Tuesday, August 10, 2021

Coronavirus Update 8–10–2021: Vaccines and religions accommodation requests


"I need an accommodation for your mandatory vaccination policy. The vaccine is against my religion."

As more employers roll out vaccine mandates, more will be faced with this exact scenario.

Title VII requires an employer to reasonably accommodate an employee's sincerely held religious beliefs, practices, or observances, as long as the accommodation does not impose an undue hardship. 

Two, and only two, religions, however, actually support people not getting vaccinated as a tenet of the religion — Christian Scientists and the Dutch Reformed Church. There are an estimated 106,000 Christian Scientists in the United States, and 194,000 members of the Reformed Church. That's a tidy total of 300,000 potential religious objectors based on their religion's actual teachings, period (or only 0.25% of all employees). But that minuscule number does not end the inquiry.

The EEOC does not limit its definition of a religious belief, practice, or observance to those that are espoused by an actual religion.

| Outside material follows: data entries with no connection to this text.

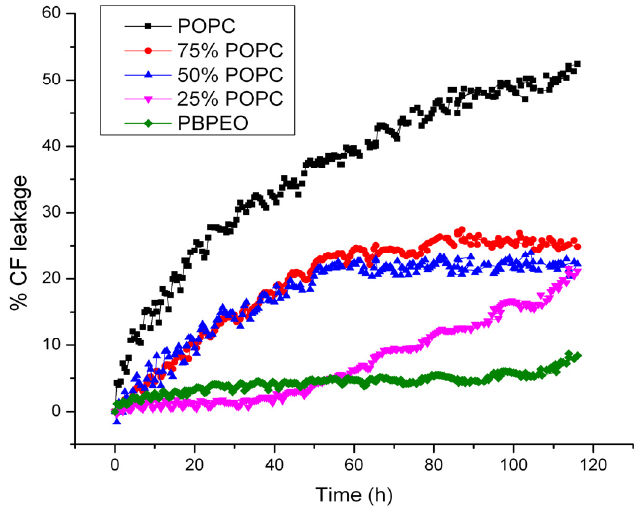
Figure 6. CF release from vesicles over 120 h at room temperature. 50 mM CF was encapsulated in the vesicles ( i.e. , at self-quenching concentration). As a result, fluorescence intensity will increase when CF is released from the vesicles in the surrounding aqueous buffer. CF was excited at 480 nm and fluorescence emission at 520 nm was measured. The percentage of CF release over time is presented as 100 × ( F − F the initial fluorescence of CF, F is the fluorescence of CF at time interval t and F fluorescence intensity after complete release of CF after adding 0.5% Triton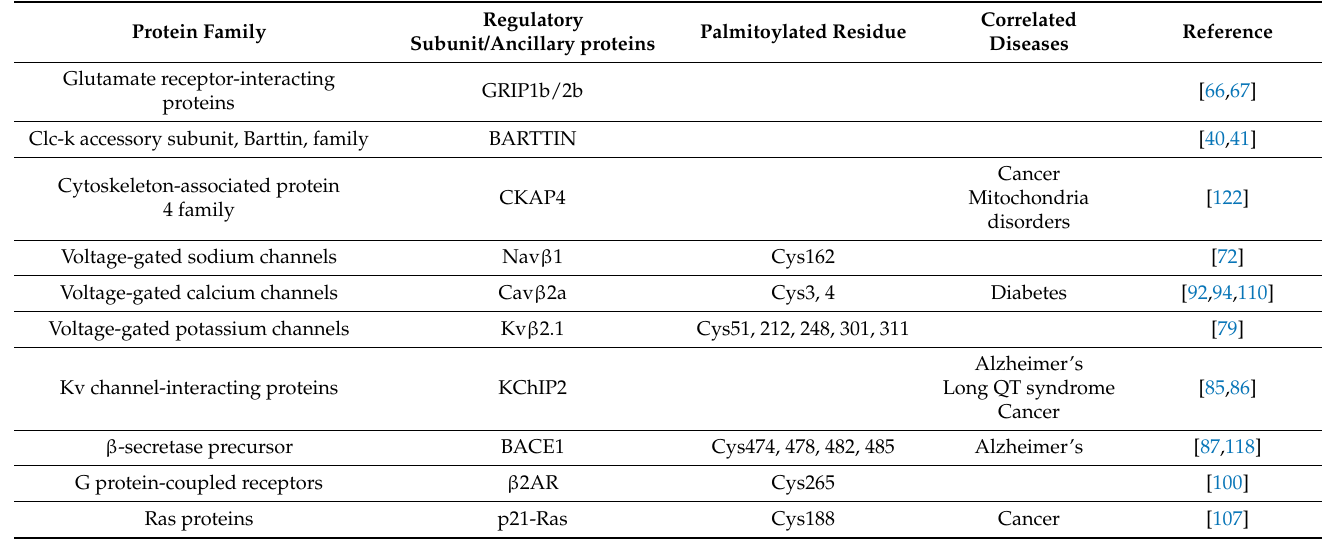
Table 2. Palmitoylated regulatory subunits and ancillary proteins and correlated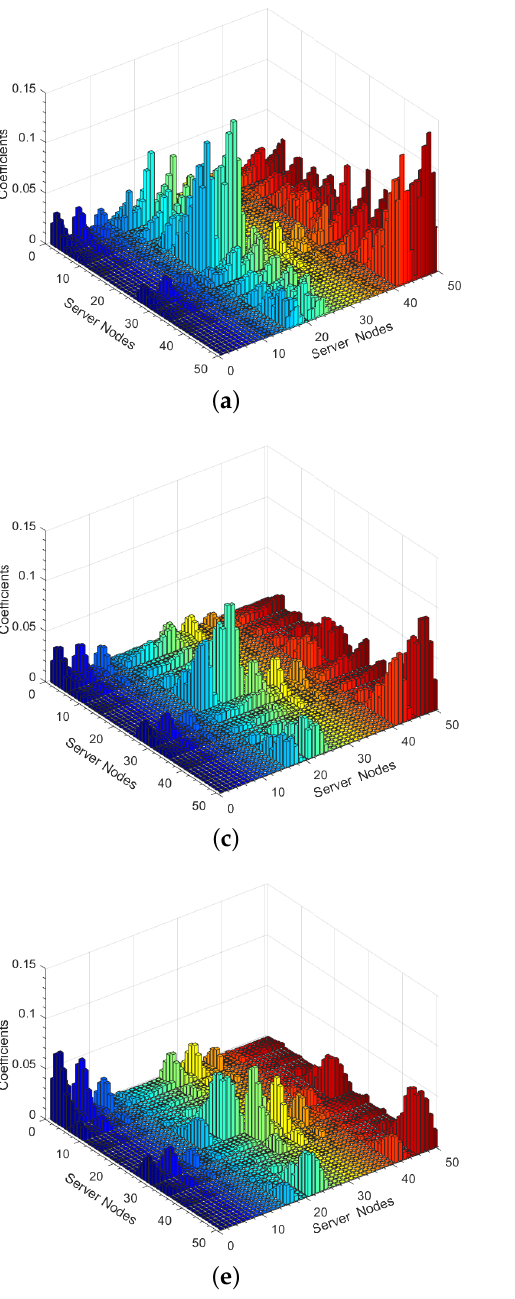
Figure 6. ( a ) POD reconstruction of cross-interference matrix for V sup = 8.19 m 3 /s. ( b ) Reconstruction error of cross-interference matrix for V sup = 8.19 m 3 /s. ( c ) POD reconstruction of cross-interference matrix for V sup = 10.71 m 3 /s. ( d ) Reconstruction error of cross-interference matrix for V sup = 10.71 m 3 /s. ( e ) POD reconstruction of cross-interference matrix for V sup = 13.23 m 3 /s. ( f ) Reconstruction error of cross-interference matrix for V sup = 13.23 m 3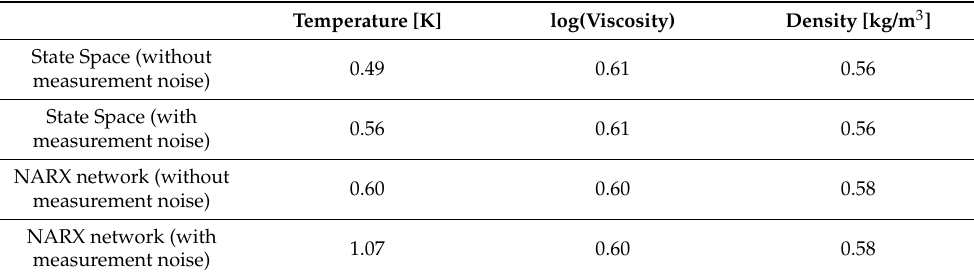
Table 4. Mean NRMSE evaluations between the control and reference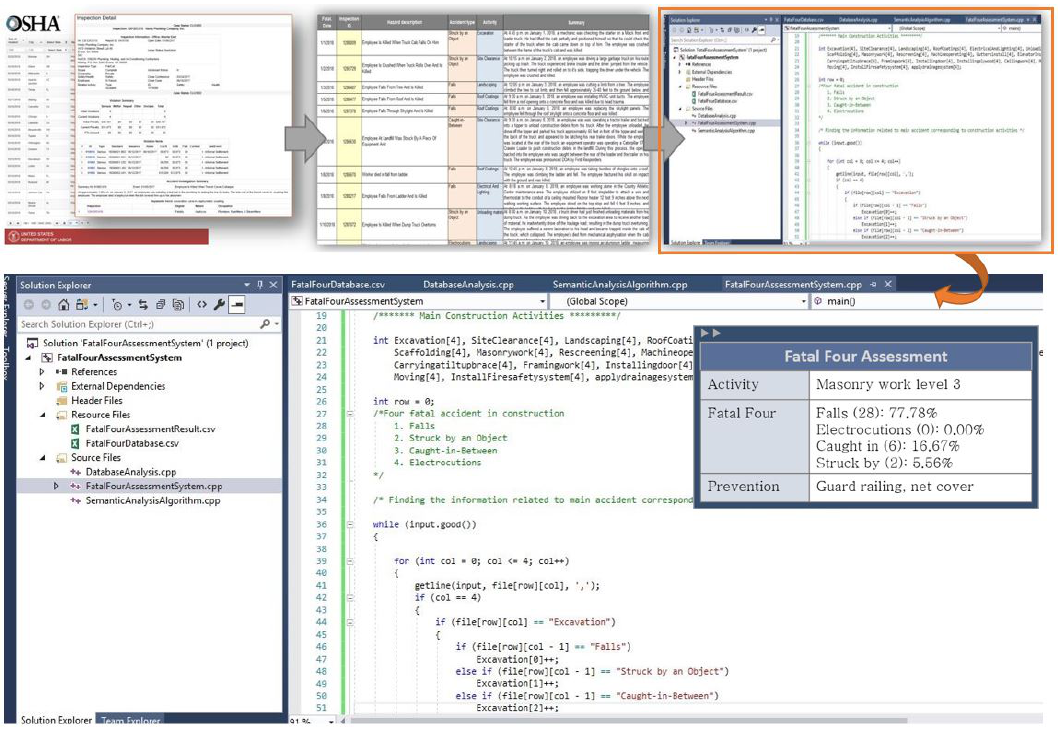
Figure 4. Fatal Four assessment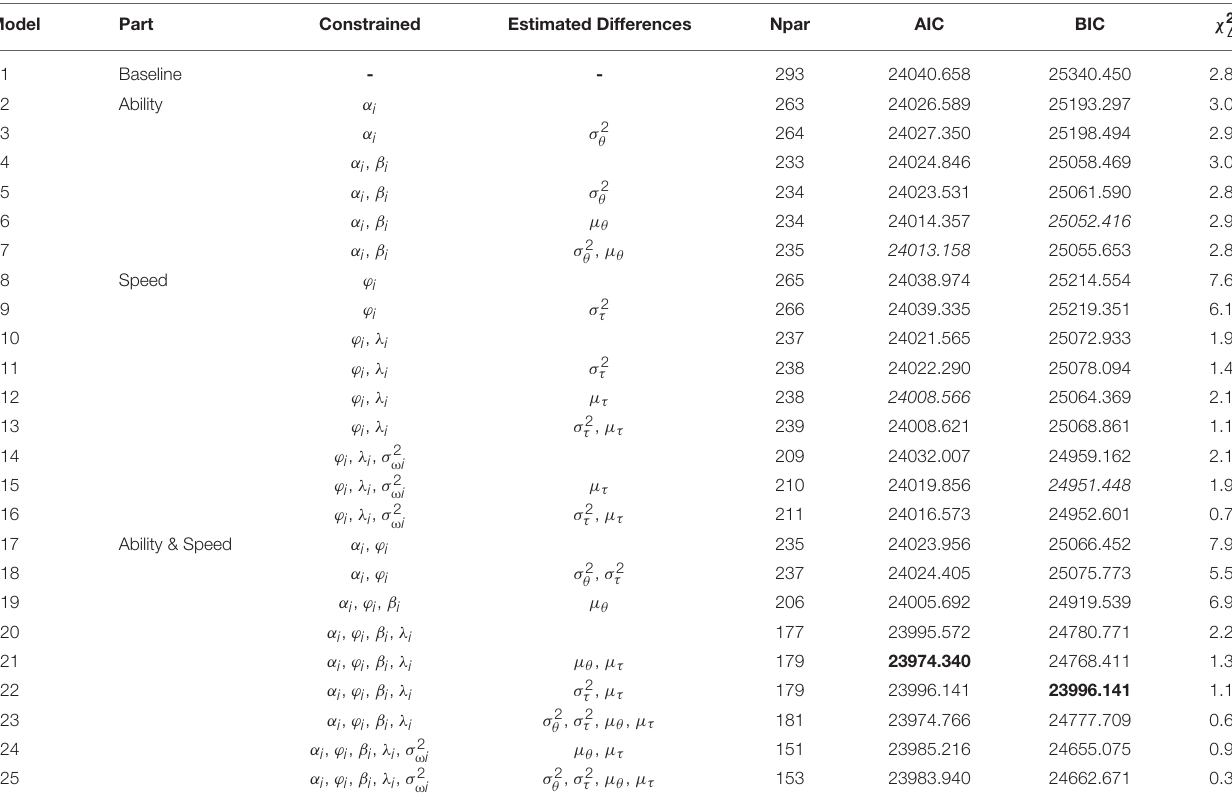
TABLE 4 | Measurement invariance of the B-GLIRT model with linear interaction term in the cross-relation function with respect to gender for data from paper-based assessment.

The EEOC's definition also includes moral or ethical beliefs as to what is right and wrong that are sincerely held with the strength of traditional religious views. Moreover, per the EEOC the fact that no religious group espouses such beliefs or the fact that the religious group to which the individual professes to belong may not accept such belief will not determine whether the belief is a protected religious belief of the employee. 

Thus, an employee very well can claim a religious exception even if s/he is not a Christian Scientist or member of the Reformed Church, as long as the employee states it is against their religious beliefs to be vaccinated. Moreover, it's potentially dangerous to question the sincerity of an employee's religious beliefs unless you have an objective basis to do so. (Just ask Consol Energy, which lost big when it denied an accommodation to an employee who claimed its biometric hand scanner, used to track time and attendance, violated his religion because it imparted the Mark of the Beast upon him if he used it.)

Further, even if you have reason to doubt the sincerity of an employee's religious beliefs to remain unvaxxed, all you can do is ask the employee to provide information to address your reasonable doubts. Per the EEOC, "That information need not, however, take any specific form [and] the employee's own first-hand explanation may be sufficient." If the employee takes the extra step and provides a note from his or her clergy, it's game over. Thus, it's safe to conclude that in almost all cases, if an employee requests a religious accommodation to a mandatory vaccination policy, you should grant it or face significant legal risk.

That conclusion, however, is not the end of this story. All an employer has to do is offer the employee a reasonable accommodation, which need not be the employee's preferred accommodation. Potential accommodations include, but are not limited to, continued masking while at work, a change in work location or shift to minimize contact with others, remote work, or even an unpaid leave of absence. 

The latter, while the harshest, will also quickly flush out the legitimate from the illegitimate religious objectors. It also will create the least amount of friction with your vaccinated employees, who might resent the unvaxxed who get to continue to work from home as a religious accommodation.

Bottom line: with Title VII's definition of "religion" as broad as it is, it's just not worth the risk and the cost to challenge the legitimacy or sincerity of the beliefs of an accommodation requesting employee, especially when the solution is often so simple to provide.